## EXTRACT TO READ
## BEGIN

The Rev. Mark McClanahan, pastor of Van United Methodist Church, confirmed the deaths of David and Brenda Tapley, who he understood had died in their home. David Tapley was a certified lay minister in the denomination.

Funeral arrangements were still pending on May 12.

Other church members suffered property damage and the church’s youth director, Jeff Siemens, had major damage to his home in storms that clobbered this community about an hour east of Dallas.

More than 70 tornado reports were submitted to the National Weather Service over the weekend, with suspected twisters also touching down elsewhere in Texas and in Arkansas, Iowa, South Dakota, Colorado and Kansas. Earlier in the week, dozens of tornadoes wreaked havoc in Oklahoma.

The U.S. tornado season started slowly this year compared to 2014, when 50 to 60 tornadoes struck southern states in April, said Greg Forrester, U.S. disaster response coordinator for the United Methodist Committee on Relief. While the geographic location of the tornado clusters is different this spring, “the numbers are pretty similar to what we experienced at this time last year,” he added.

## END

## DATA RECORDS
## BEGIN

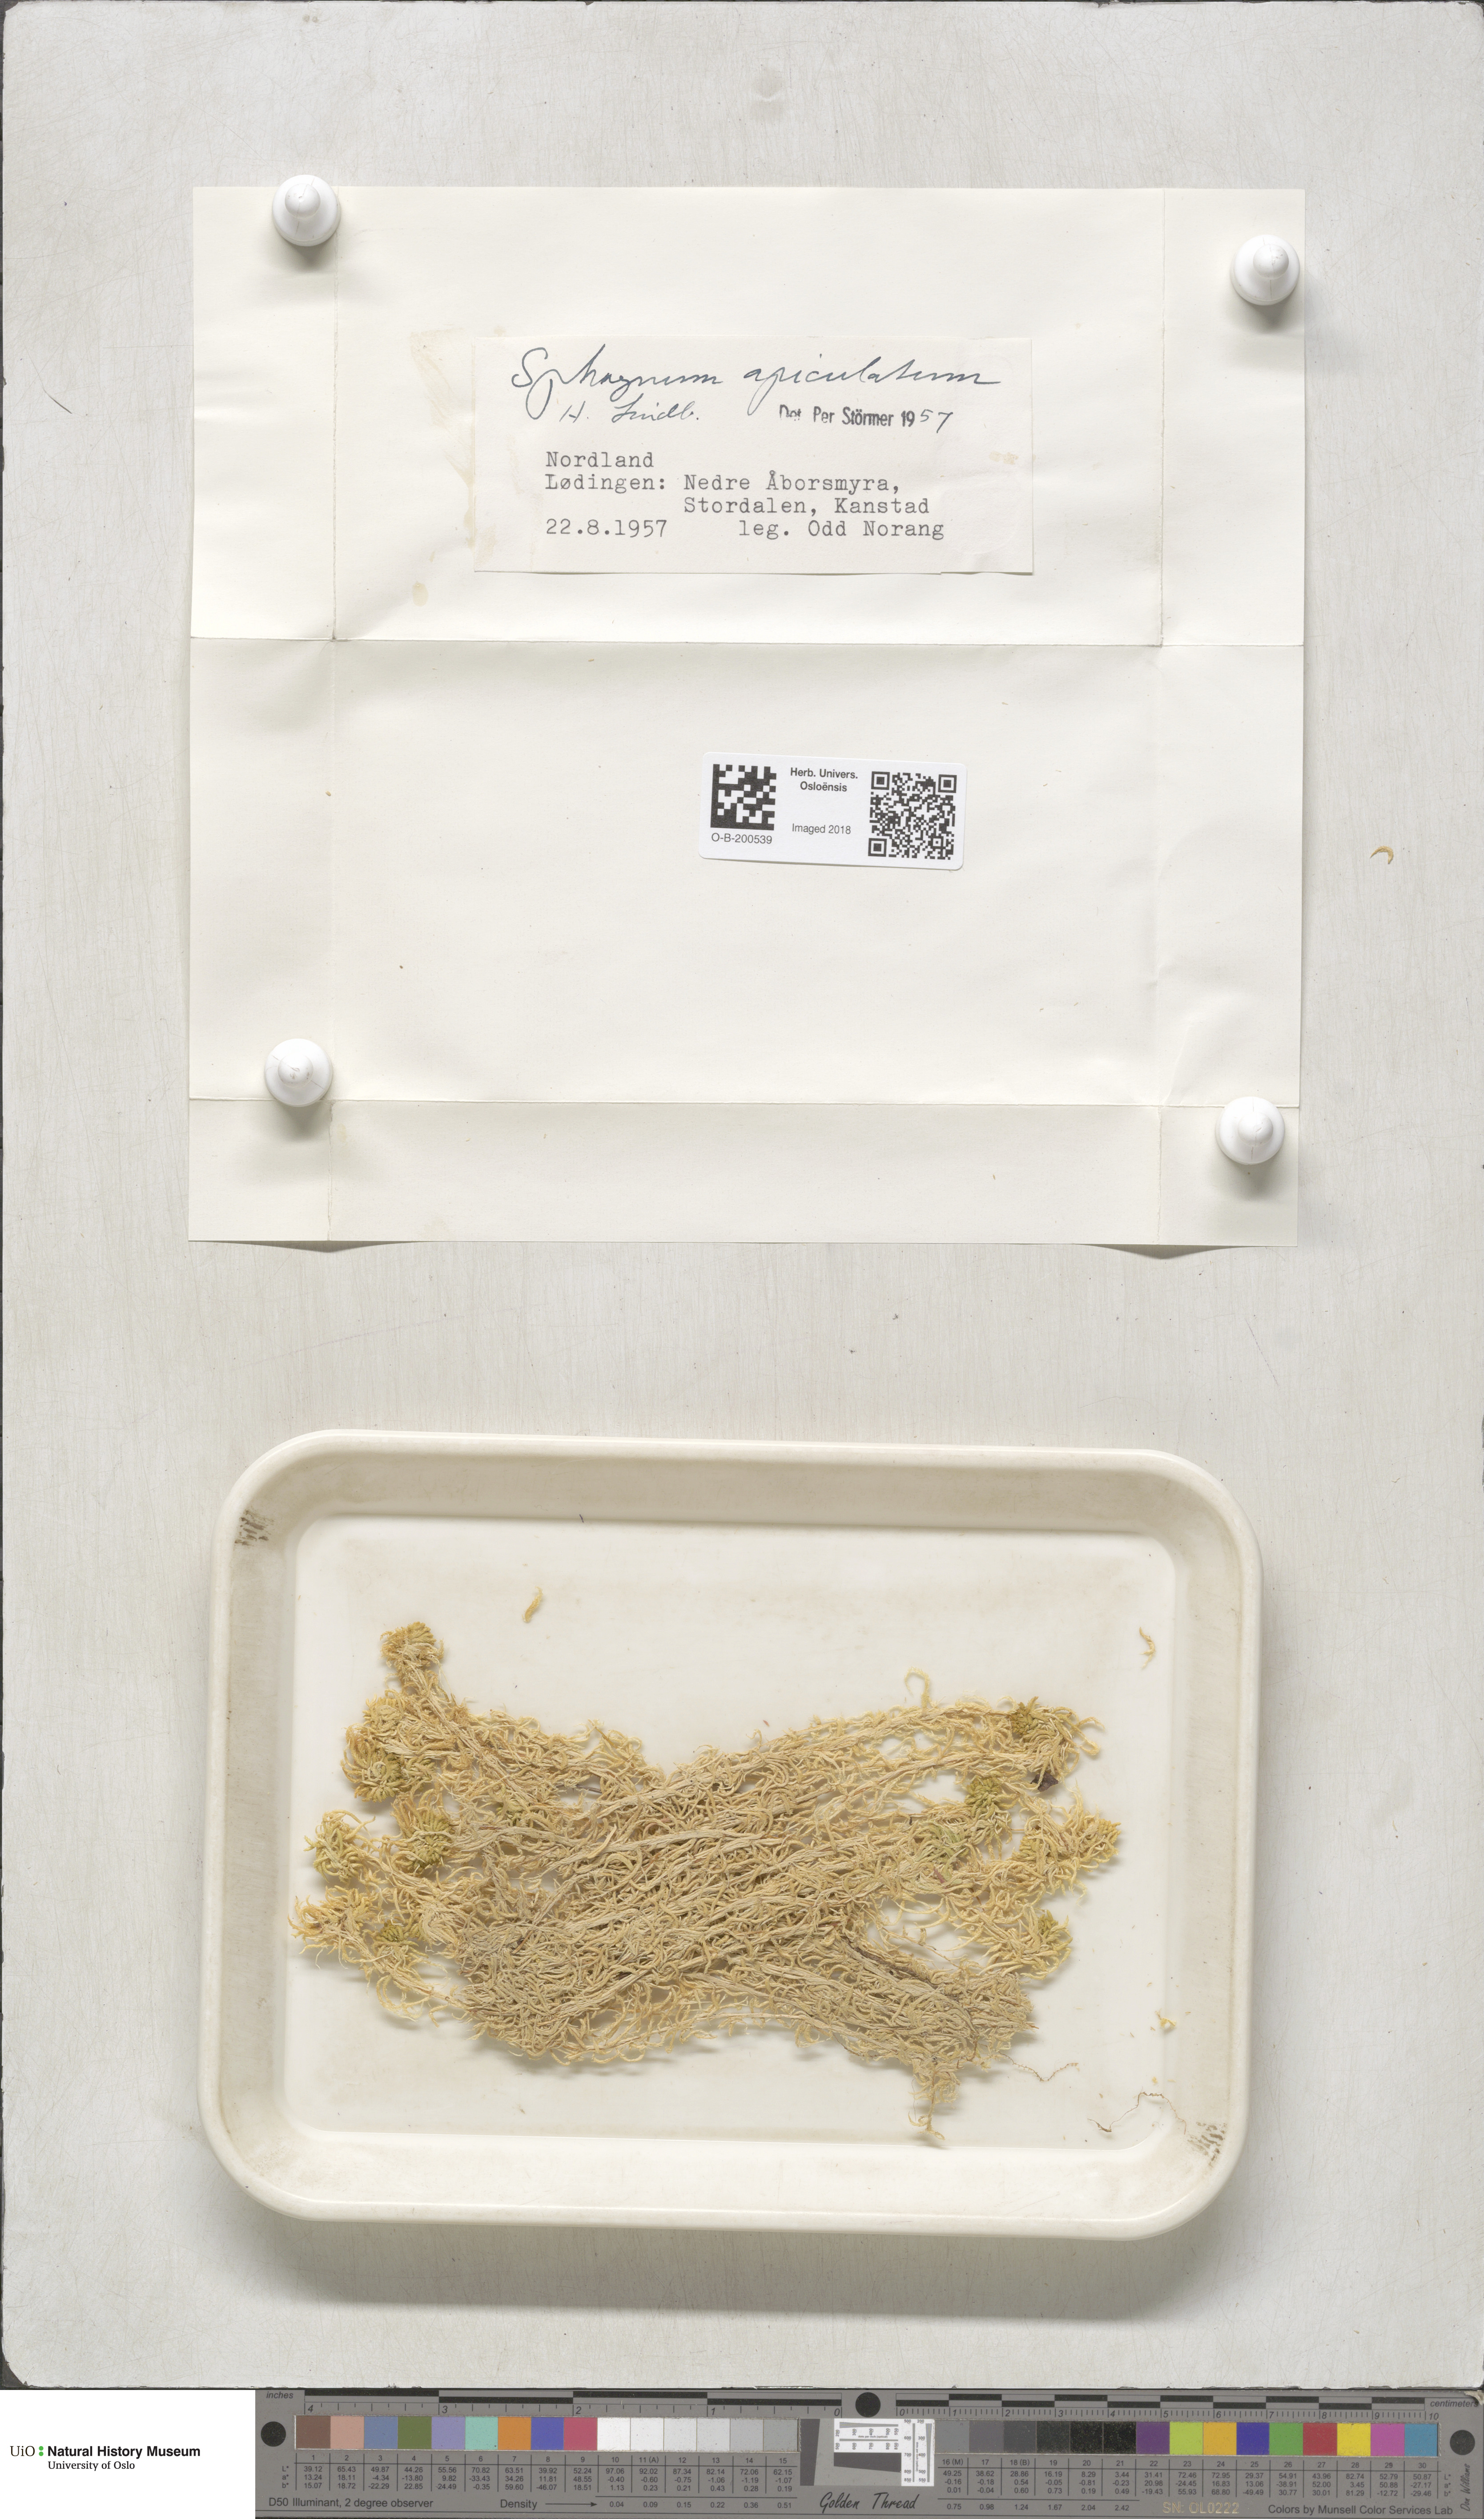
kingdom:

## END
## BEGIN

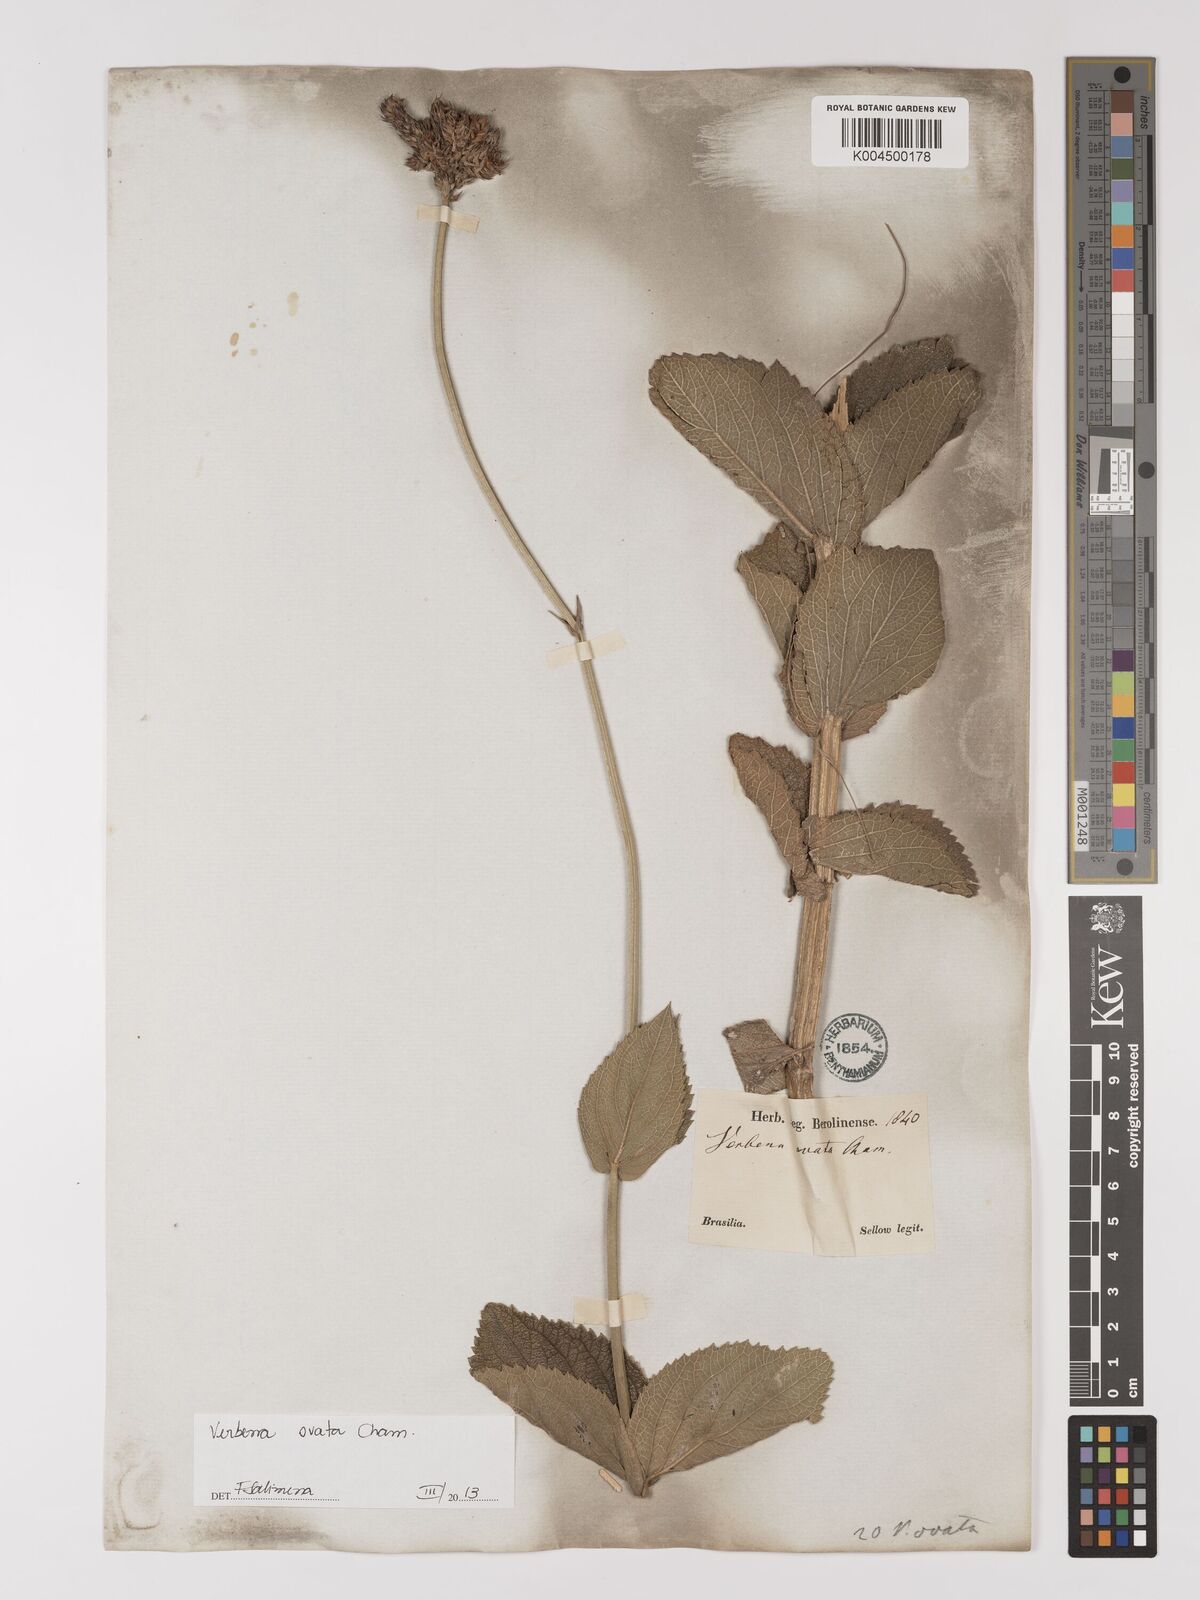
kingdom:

## END

## INSTRUCTIONS
(1) Name every U.S. state mentioned in the tornado article.
(2) Copy the tornado article starting with "The Rev. Mark" and going on through "havoc in Oklahoma.", changing "twisters" to "tornadoes".

## THE RESPONSES
(1) Texas, Arkansas, Iowa, South Dakota, Colorado, Kansas, Oklahoma

(2)
The Rev. Mark McClanahan, pastor of Van United Methodist Church, confirmed the deaths of David and Brenda Tapley, who he understood had died in their home. David Tapley was a certified lay minister in the denomination.

Funeral arrangements were still pending on May 12.

Other church members suffered property damage and the church’s youth director, Jeff Siemens, had major damage to his home in storms that clobbered this community about an hour east of Dallas.

More than 70 tornado reports were submitted to the National Weather Service over the weekend, with suspected tornadoes also touching down elsewhere in Texas and in Arkansas, Iowa, South Dakota, Colorado and Kansas. Earlier in the week, dozens of tornadoes wreaked havoc in Oklahoma.